■ Your goal
Every record below needs to be written out exactly, apart from the pictures.

■ Dataset records
· · · · ·
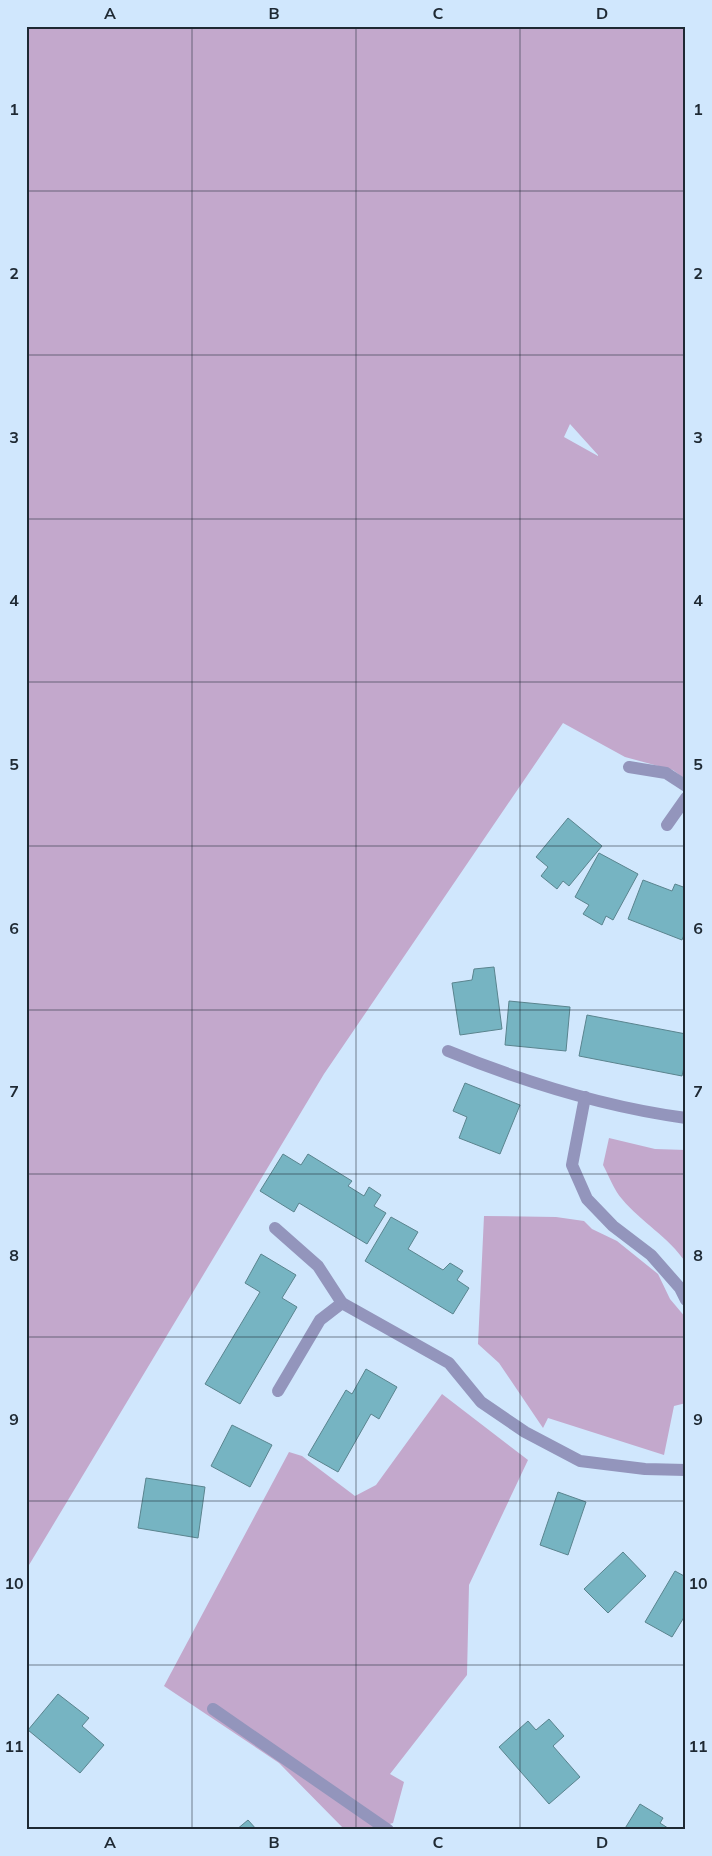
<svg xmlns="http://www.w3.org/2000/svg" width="712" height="1856" font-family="Mulish,sans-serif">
	<rect width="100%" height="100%" fill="#d0e7fd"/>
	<g fill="#c3a8cc" fill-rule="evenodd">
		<path d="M26,26H686V780L673,770L625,757L563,723L324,1074L26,1570ZM570,424L598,455V456L564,437Z"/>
		<path d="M609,1138L655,1149L686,1150V1263C668,1236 642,1223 622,1199C614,1190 609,1176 603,1165Z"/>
		<polygon points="484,1216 556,1217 584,1221 592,1229 617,1241 658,1274 670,1299 686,1318 686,1403 674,1406 664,1455 548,1418 543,1428 499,1363 478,1344"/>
		<polygon points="442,1394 528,1460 469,1585 467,1675 390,1774 404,1782 393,1823 369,1830 345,1830 279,1763 164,1686 289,1452 302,1456 355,1496 376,1485"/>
	</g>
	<g fill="#76b4c2" stroke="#5a848e">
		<polygon points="568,818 602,846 569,886 563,881 557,889 541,876 548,867 536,857"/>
		<polygon points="599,853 638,874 613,920 606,916 602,925 583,914 589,905 575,897"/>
		<polygon points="643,880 672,891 675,884 686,888 686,930 682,940 628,919"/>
		<polygon points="494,967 502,1029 460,1035 452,983 472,980 474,969"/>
		<polygon points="509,1001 570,1007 566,1051 505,1045"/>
		<polygon points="587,1015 686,1034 686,1058 682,1076 579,1056"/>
		<polygon points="465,1083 520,1105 500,1154 459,1138 467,1117 453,1111"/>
		<polygon points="283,1154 301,1165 308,1154 352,1181 348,1186 364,1196 369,1187 381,1195 374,1206 386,1213 367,1244 299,1203 294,1212 260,1191"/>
		<polygon points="391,1217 418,1232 408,1249 443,1270 450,1263 463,1271 457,1280 469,1288 453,1314 365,1261"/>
		<polygon points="261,1254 296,1275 282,1298 297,1307 240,1404 205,1384 260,1292 245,1283"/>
		<polygon points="366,1369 397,1387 379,1419 371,1414 338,1472 308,1455 346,1390 352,1394"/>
		<polygon points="232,1425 272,1445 250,1487 211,1466"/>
		<polygon points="146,1478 205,1487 198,1538 138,1528"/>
		<polygon points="558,1492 586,1502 568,1555 540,1545"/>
		<polygon points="623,1552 646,1576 608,1613 584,1589"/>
		<polygon points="675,1571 686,1577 686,1614 672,1637 645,1622"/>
		<polygon points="58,1694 89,1718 82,1726 104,1745 80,1773 28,1730"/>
		<polygon points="549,1719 564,1736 553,1746 580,1777 549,1804 499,1747 528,1721 536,1730"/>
		<polygon points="640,1804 663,1818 660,1823 671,1830 624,1830"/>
		<polygon points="248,1820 257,1830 236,1830"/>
	</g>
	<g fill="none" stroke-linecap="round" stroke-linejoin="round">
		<g stroke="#9395bc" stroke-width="12">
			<polyline points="629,767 666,773 686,786"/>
			<polyline points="667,825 686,798"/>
			<path d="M448,1051C524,1082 604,1107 686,1118"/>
			<polyline points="585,1097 572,1165 587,1199 613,1226 651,1255 680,1288 686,1300"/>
			<polyline points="275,1228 318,1266 342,1303 449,1363 481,1402 525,1432 580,1461 645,1469 686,1470"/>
			<polyline points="278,1391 320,1320 342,1303"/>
			<polyline points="213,1709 388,1830"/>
		</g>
	</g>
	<path fill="none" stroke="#1e2933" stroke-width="1" stroke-opacity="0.55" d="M192,26V1830M356,26V1830M520,26V1830M26,191H686M26,355H686M26,519H686M26,682H686M26,846H686M26,1010H686M26,1174H686M26,1337H686M26,1501H686M26,1665H686"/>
	<rect width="712" height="1856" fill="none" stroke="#d0e7fd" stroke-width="55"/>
	<rect x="28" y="28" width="656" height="1800" fill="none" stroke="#1e2933" stroke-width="2"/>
	<g font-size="16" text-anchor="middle" font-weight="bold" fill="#1e2933">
		<text x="110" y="19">A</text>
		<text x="274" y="19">B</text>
		<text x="438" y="19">C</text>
		<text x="602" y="19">D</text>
		<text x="14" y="115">1</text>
		<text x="698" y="115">1</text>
		<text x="14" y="279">2</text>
		<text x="698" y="279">2</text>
		<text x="14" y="443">3</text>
		<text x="698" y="443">3</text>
		<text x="14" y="606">4</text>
		<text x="698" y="606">4</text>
		<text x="14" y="770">5</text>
		<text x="698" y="770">5</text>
		<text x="14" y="934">6</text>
		<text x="698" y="934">6</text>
		<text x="14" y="1097">7</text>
		<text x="698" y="1097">7</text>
		<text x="14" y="1261">8</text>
		<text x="698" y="1261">8</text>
		<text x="14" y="1425">9</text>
		<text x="698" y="1425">9</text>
		<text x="14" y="1589">10</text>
		<text x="698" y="1589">10</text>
		<text x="14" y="1752">11</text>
		<text x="698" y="1752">11</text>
		<text x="110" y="1848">A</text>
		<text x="274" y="1848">B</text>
		<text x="438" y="1848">C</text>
		<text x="602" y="1848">D</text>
	</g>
</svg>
· · · · ·
■ Answer area
<svg xmlns="http://www.w3.org/2000/svg" width="712" height="1856" font-family="Mulish,sans-serif">
	<rect width="100%" height="100%" fill="#d0e7fd"/>
	<g fill="#c3a8cc" fill-rule="evenodd">
		<path d="M26,26H686V780L673,770L625,757L563,723L324,1074L26,1570ZM570,424L598,455V456L564,437Z"/>
		<path d="M609,1138L655,1149L686,1150V1263C668,1236 642,1223 622,1199C614,1190 609,1176 603,1165Z"/>
		<polygon points="484,1216 556,1217 584,1221 592,1229 617,1241 658,1274 670,1299 686,1318 686,1403 674,1406 664,1455 548,1418 543,1428 499,1363 478,1344"/>
		<polygon points="442,1394 528,1460 469,1585 467,1675 390,1774 404,1782 393,1823 369,1830 345,1830 279,1763 164,1686 289,1452 302,1456 355,1496 376,1485"/>
	</g>
	<g fill="#76b4c2" stroke="#5a848e">
		<polygon points="568,818 602,846 569,886 563,881 557,889 541,876 548,867 536,857"/>
		<polygon points="599,853 638,874 613,920 606,916 602,925 583,914 589,905 575,897"/>
		<polygon points="643,880 672,891 675,884 686,888 686,930 682,940 628,919"/>
		<polygon points="494,967 502,1029 460,1035 452,983 472,980 474,969"/>
		<polygon points="509,1001 570,1007 566,1051 505,1045"/>
		<polygon points="587,1015 686,1034 686,1058 682,1076 579,1056"/>
		<polygon points="465,1083 520,1105 500,1154 459,1138 467,1117 453,1111"/>
		<polygon points="283,1154 301,1165 308,1154 352,1181 348,1186 364,1196 369,1187 381,1195 374,1206 386,1213 367,1244 299,1203 294,1212 260,1191"/>
		<polygon points="391,1217 418,1232 408,1249 443,1270 450,1263 463,1271 457,1280 469,1288 453,1314 365,1261"/>
		<polygon points="261,1254 296,1275 282,1298 297,1307 240,1404 205,1384 260,1292 245,1283"/>
		<polygon points="366,1369 397,1387 379,1419 371,1414 338,1472 308,1455 346,1390 352,1394"/>
		<polygon points="232,1425 272,1445 250,1487 211,1466"/>
		<polygon points="146,1478 205,1487 198,1538 138,1528"/>
		<polygon points="558,1492 586,1502 568,1555 540,1545"/>
		<polygon points="623,1552 646,1576 608,1613 584,1589"/>
		<polygon points="675,1571 686,1577 686,1614 672,1637 645,1622"/>
		<polygon points="58,1694 89,1718 82,1726 104,1745 80,1773 28,1730"/>
		<polygon points="549,1719 564,1736 553,1746 580,1777 549,1804 499,1747 528,1721 536,1730"/>
		<polygon points="640,1804 663,1818 660,1823 671,1830 624,1830"/>
		<polygon points="248,1820 257,1830 236,1830"/>
	</g>
	<g fill="none" stroke-linecap="round" stroke-linejoin="round">
		<g stroke="#9395bc" stroke-width="12">
			<polyline points="629,767 666,773 686,786"/>
			<polyline points="667,825 686,798"/>
			<path d="M448,1051C524,1082 604,1107 686,1118"/>
			<polyline points="585,1097 572,1165 587,1199 613,1226 651,1255 680,1288 686,1300"/>
			<polyline points="275,1228 318,1266 342,1303 449,1363 481,1402 525,1432 580,1461 645,1469 686,1470"/>
			<polyline points="278,1391 320,1320 342,1303"/>
			<polyline points="213,1709 388,1830"/>
		</g>
	</g>
	<path fill="none" stroke="#1e2933" stroke-width="1" stroke-opacity="0.55" d="M192,26V1830M356,26V1830M520,26V1830M26,191H686M26,355H686M26,519H686M26,682H686M26,846H686M26,1010H686M26,1174H686M26,1337H686M26,1501H686M26,1665H686"/>
	<rect width="712" height="1856" fill="none" stroke="#d0e7fd" stroke-width="55"/>
	<rect x="28" y="28" width="656" height="1800" fill="none" stroke="#1e2933" stroke-width="2"/>
	<g font-size="16" text-anchor="middle" font-weight="bold" fill="#1e2933">
		<text x="110" y="19">A</text>
		<text x="274" y="19">B</text>
		<text x="438" y="19">C</text>
		<text x="602" y="19">D</text>
		<text x="14" y="115">1</text>
		<text x="698" y="115">1</text>
		<text x="14" y="279">2</text>
		<text x="698" y="279">2</text>
		<text x="14" y="443">3</text>
		<text x="698" y="443">3</text>
		<text x="14" y="606">4</text>
		<text x="698" y="606">4</text>
		<text x="14" y="770">5</text>
		<text x="698" y="770">5</text>
		<text x="14" y="934">6</text>
		<text x="698" y="934">6</text>
		<text x="14" y="1097">7</text>
		<text x="698" y="1097">7</text>
		<text x="14" y="1261">8</text>
		<text x="698" y="1261">8</text>
		<text x="14" y="1425">9</text>
		<text x="698" y="1425">9</text>
		<text x="14" y="1589">10</text>
		<text x="698" y="1589">10</text>
		<text x="14" y="1752">11</text>
		<text x="698" y="1752">11</text>
		<text x="110" y="1848">A</text>
		<text x="274" y="1848">B</text>
		<text x="438" y="1848">C</text>
		<text x="602" y="1848">D</text>
	</g>
</svg>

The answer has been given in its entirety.